Why Can’t Comics Get New Readers?

I recently watched Cartoon Network’s micro-series, Amethyst, which aired on Saturday mornings (remember when that was synonymous with cartoons?) as a part of the DC Nation programming block late last year. It was short, silly, filled with (not overt) references to comics and video games with some sharp art and voice work (even something of a moral.)
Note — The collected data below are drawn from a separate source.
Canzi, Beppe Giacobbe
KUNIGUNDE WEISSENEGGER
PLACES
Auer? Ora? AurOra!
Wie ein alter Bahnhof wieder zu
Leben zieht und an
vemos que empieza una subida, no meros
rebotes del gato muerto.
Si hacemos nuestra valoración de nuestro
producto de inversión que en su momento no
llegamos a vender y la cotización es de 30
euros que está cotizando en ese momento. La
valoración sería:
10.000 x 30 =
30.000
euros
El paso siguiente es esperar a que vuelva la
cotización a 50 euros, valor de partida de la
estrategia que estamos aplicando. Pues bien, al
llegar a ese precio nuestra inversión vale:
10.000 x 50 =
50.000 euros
Watching it, I was struck by one of the major problems with cross media promotion.  The DC Nation animation block (and its related website) are ostensibly a means of exposing audiences to comics in hopes of bringing them in as readers.  But does this really work?  There can be such a tonal shift between an animated series and its related in-continuity comics that it causes whiplash  For instance, this Amethyst show has a very cute anime-heavy look and takes place in a universe that’s filled painted with soft colors (purples and pastel tones) connoting its generally safe environment.  In contrast, the premier issue of Sword of Sorcery–the recent title under which Amethyst stories were published–included an attempted rape.  Alternatively, if you enjoy Teen Titans Go! (a disappointing continuation of the much beloved Teen Titans show of the early aughts) you can go to the New (it’s been two years, can they still call it “new”?) 52’s Teen Titans, notable for its promiscuous Starfire.  Of course, these disparities I mentioned also relate to the overall portrayal of women in comics, which is a very big, very convoluted issue, but it is related to this one (alienating 50% of the potential audience.)

But then I can’t really fault DC for playing hardball with their sales pitch.  “Read our comics if you like our cartoons!” is pithy and might get you new readers.  Of course, the Sword of Sorcery comic did get cancelled after only eight issues.